§ **REQUIRED ACTIONS**:
A) Reproduce the part of the Trans-Siberian travel piece starting with "In this part of the world, though, the" and going on through "at airports now.".
B) In the Trans-Siberian travel piece, shorten the paragraph that begins "Through the day: The samovar" while keeping its main facts.
C) Carry on the Trans-Siberian travel piece with the next part, picking up after its final sentence.

It has a tragic history, of course, as the place of exile for any who opposed the ruler, whether the aristocratic Decembrists who opposed the Tsar in the December rebellion of 1825 or the millions who were shipped off here to the gulags. The very word "Siberia" conjures up images of labour camps, freezing conditions and man's wretched inhumanity to man. One form of torture in the gulags was to simply tie up the prisoner, toss him outside in temperatures way below zero, throw some water over him and leave him for the winter.

Which led me to think about trains in general. For most of us in India, trains and stations are a happy place, spelling family holidays, travel, reunion. The sound, the sight of a train, the stations, the food - it's all been romanticised, from Ray to "Ratlam ke galiyon". I live next to the railway line in Bangalore and the sound of the train and the occasional whistle are comforting.

In this part of the world, though, the sight of tracks evokes something darker in my mind, images more somber and tragic. For a couple of decades 80-odd years ago, the trains in this part of the world were used to deport, extern, banish, pack off. Whether to concentration camps or, in the Soviet Union, to gulags as part of forced displacement programmes, a very different world from Agatha Christie's trains. Perhaps it's the relative solitude - a pair of tracks stretching into the bleak distance; or perhaps it's the sterile, almost utilitarian function, no bustling families with bundles of luggage, no wailing kids being tugged along. They are all at airports now.

It's hard to forget, too, that in many parts of the world - south-east Asia, parts of Africa, even Sri Lanka - the construction of these railway lines came at a terrible human cost. The tracks were laid by indentured and slave labour, prisoners of war, the "railroad gangs" of American folk songs; the weakest and least privileged sections of society.

0900: Krasnoyarsk, one of the last big stops in daylight hours before Irkutsk. It's midday local time and it's hot - the app says 26 degrees Celsius but it seems far more. The locals have dealt with the heat by shedding their clothes, the men walking around bare-chested and the women going as close to it as possible. The line at the platform shop is for ice cream and cold drinks. I buy a "samsa" - a meat samosa but in the shape of a very large and flat Bangalore puff (or "puvz", as it's called there).

Through the day: The samovar is the most important part of the Trans-Siberian. It dispenses hot water through the day and night, allowing Russians (and anyone else) to drink the endless cups of tea they love. Also great for instant noodles, instant porridge, instant cocoa, instant anything. All you need is the packet, the samovar will do the rest. In fact it's an essential part of all public spaces in Russia; maybe southern India, which has a similar fondness for hot water, can pick up a trick here.

§ **PROVIDED MATERIAL**:
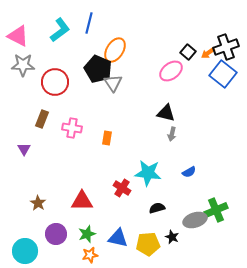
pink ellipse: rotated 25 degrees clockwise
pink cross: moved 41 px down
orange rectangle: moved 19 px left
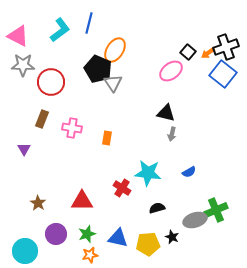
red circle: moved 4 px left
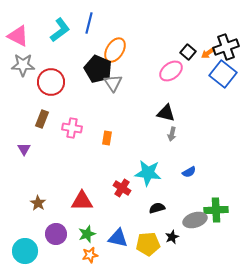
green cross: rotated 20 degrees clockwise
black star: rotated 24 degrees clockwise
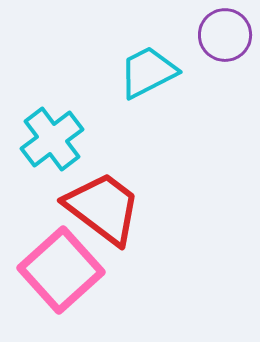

...

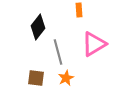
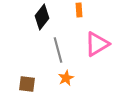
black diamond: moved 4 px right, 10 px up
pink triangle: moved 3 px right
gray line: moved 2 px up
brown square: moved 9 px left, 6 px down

§ **ANSWERS FOR THE TASKS**:
A)
In this part of the world, though, the sight of tracks evokes something darker in my mind, images more somber and tragic. For a couple of decades 80-odd years ago, the trains in this part of the world were used to deport, extern, banish, pack off. Whether to concentration camps or, in the Soviet Union, to gulags as part of forced displacement programmes, a very different world from Agatha Christie's trains. Perhaps it's the relative solitude - a pair of tracks stretching into the bleak distance; or perhaps it's the sterile, almost utilitarian function, no bustling families with bundles of luggage, no wailing kids being tugged along. They are all at airports now.

B) The samovar is the most important part of the Trans-Siberian. It supplies hot water day and night for the tea Russians love and for instant noodles, porridge, cocoa or anything else that needs only a packet. It is essential in all public spaces in Russia, and southern India, with its similar fondness for hot water, might take up the idea.

C)
1130: We decide to investigate the restaurant car. We'd made the trek last night too, only to find that it is the last bastion of independence on the rail system, running defiantly on local time. So though it was 7:15 PM by every other railway coordinate, it was 11:15 PM in the restaurant and past working hours.

The journey there is an adventure in itself: We must pass through the "planskartny" open sleepers, similar to the Indian 2AC. As you walk through you must duck the feet, of the especially tall passengers, sticking out of the upper bunks, negotiate the tangle of feet on the ground and then deal with the tangle of smells from what everyone's eating. Stew, noodles, kimchi, cheese, processed meat, fruit. The air is redolent of garlic and what Indian schoolboys would call "toejam". (Hint: It's not edible.)

At the restaurant car we meet Ira, the manager/server. She knows no English and dismisses the option of using the translation app. We want to eat, I indicate. No comprendo. I make the universal knife-and-fork gesture. "Yum-yum?", she asks? Yes (or at least we hope so). Every table is empty but she seats us at one below which are stacked cases of beer, so there's no leg room. But there's also no room for argument. What do you want, she asks. Chips would be nice.

She grabs me and marches me to the kitchen, where a couple of minions are cooking. She points to a piece of chicken. Yes, I say. Then she marches me to her "bar" and picks up a packet of chips. It has a picture of prawns on the cover but Ira, possibly feeling I wouldn't get it, makes a high-pitched noise that I can only assume to mean prawns. The chicken arrives. It is a Siberia-sized piece of chicken on a Siberia-sized plate, surrounded by mashed potatoes and salad. It might keep me going till the World Cup final. But it's hot, it's fresh, it's reasonably tasty and, with the help of a bottle of Spaten lager, I try and do justice to it. Ira is happy, I'm happy.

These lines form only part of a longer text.